When I was growing up, my mom often commented that I wasn’t happy unless all the squares in my calendar were filled. I thrived on doing. And I operated this way for much of my 35 years, filling every crook and cranny of my day planner with projects, classes, coffees, lunches, happy hours, you name it. A full calendar meant a full life. The fuller the better!
Then, in March 2020, that all came to a startling halt. Suddenly all my plans, my to-dos, my carefully filled in calendar squares were wiped. And you know what? As scary and uncertain and strange that time was, there was something incredibly refreshing about the space and prospective it provided. Sure, I made my share of self-imposed to-do lists (hello, sewing throw pillows and organizing the spice cabinet), but there was also time where what was once “go, go go,” shifted to “just be.” Gone was the constant FOMO, because guess what? There was nothing to “MO” on.
But what that space opened up was something unexpectedly beautiful. I spent afternoons in the backyard reading in the sunshine. I took my pup for more walks than he could dream. I enjoyed the simple pleasure of tidying my garden. I practiced sitting in stillness. I watched thunderstorms curled up on the couch in our sunporch. I cranked up music and danced in my kitchen while making dinner.
About a month ago, when it felt as if the world was finally opening back up, I noticed myself once again filling in my calendar with frenzied enthusiasm. Girl’s night! Family brunch! Birthday party! Networking dinner! Breakfast meeting! I was thrilled to be once again connecting with friends and colleagues, having places to go, and things to do. But when I took a step back and looked at my jam-packed schedule, I suddenly felt very tired.
Maybe you’ve been feeling the same. Excited about the “return to normal,” but feeling a bit overwhelmed at the same time.

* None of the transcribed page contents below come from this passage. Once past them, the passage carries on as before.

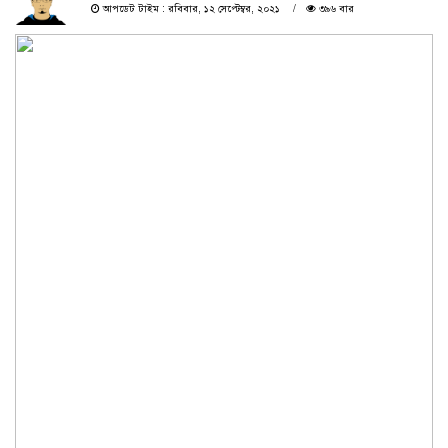
আপডেট টাইম : রবিবার, ১২ সেপ্টেম্বর, ২০২১
৩৯৬ বার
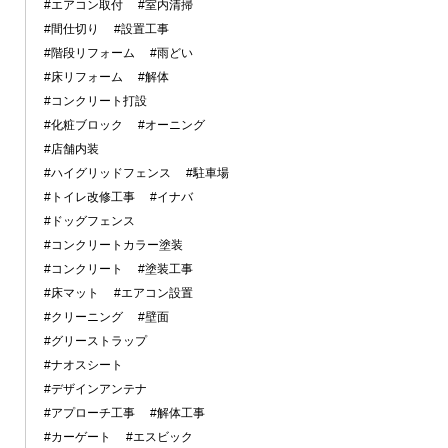
#エアコン取付
#室内清掃
#間仕切り
#設置工事
#階段リフォーム
#雨どい
#床リフォーム
#解体
#コンクリート打設
#化粧ブロック
#オーニング
#店舗内装
#ハイグリッドフェンス
#駐車場
#トイレ改修工事
#イナバ
#ドッグフェンス
#コンクリートカラー塗装
#コンクリート
#塗装工事
#床マット
#エアコン設置
#クリーニング
#壁面
#グリーストラップ
#ナオスシート
#デザインアンテナ
#アプローチ工事
#解体工事
#カーゲート
#エスビック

It’s for that reason that this summer I’m tucking the busy badge away. Instead, I’ve created 3 simple intentions for myself and my life that I’m using as my North star. And for every invitation, commitment, project, etc. I write down in my planner, it has to align with and support one of my intentions. If it doesn’t, it’s simply a no.
Here are my intentions:
- I show up for myself. This is often the hardest, but 100% the most important. It’s like they tell you on an airplane: Put on your own oxygen mask before helping others. For me, I’m saying yes to my morning and evening routines because I know how great that makes me feel and how better equipped I am to be there for others throughout the day. I’m making time for yoga and movement and journaling. I’m embracing stillness and quiet so I can check in with myself and how I’m really feeling to avoid burnout.

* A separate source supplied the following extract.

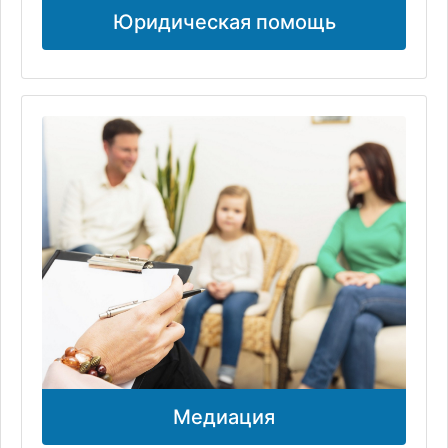
Юридическая помощь
Медиация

- I show up for my people. This means I’m saying an enthusiastic yes to dinners, brunches, and parties when I crave connection and know I can be fully present. And I’m saying no to the same invitations when I when I feel drained, need to recharge, and just be. I’m saying yes to more 1 on 1 coffees and lunches when I know I can listen and engage fully. And I’m saying no to events that require the kind of small talk that ultimately deplete me.
- I invest in projects that set my heart on fire. I often say yes to things because I don’t want to disappoint someone else. Or I simply should because I have the time or could make the time. But what I’ve found is that only leads to resentment and lackluster work. So instead, I’m politely declining opportunities when they don’t make me giddy excited, because that gives me the time and energy to fully invest my whole heart into those that do.
So, tell us, are you a busy bee looking to hang up your badge? What intentions would you set for yourself? What are you making more space for this summer?
I love that you took the time to reflect on what is important in your life! Great job on being there one in one with friends and family! Thank you for sharing!❤️
Beautifully written! Thank you for sharing! Hit home with me!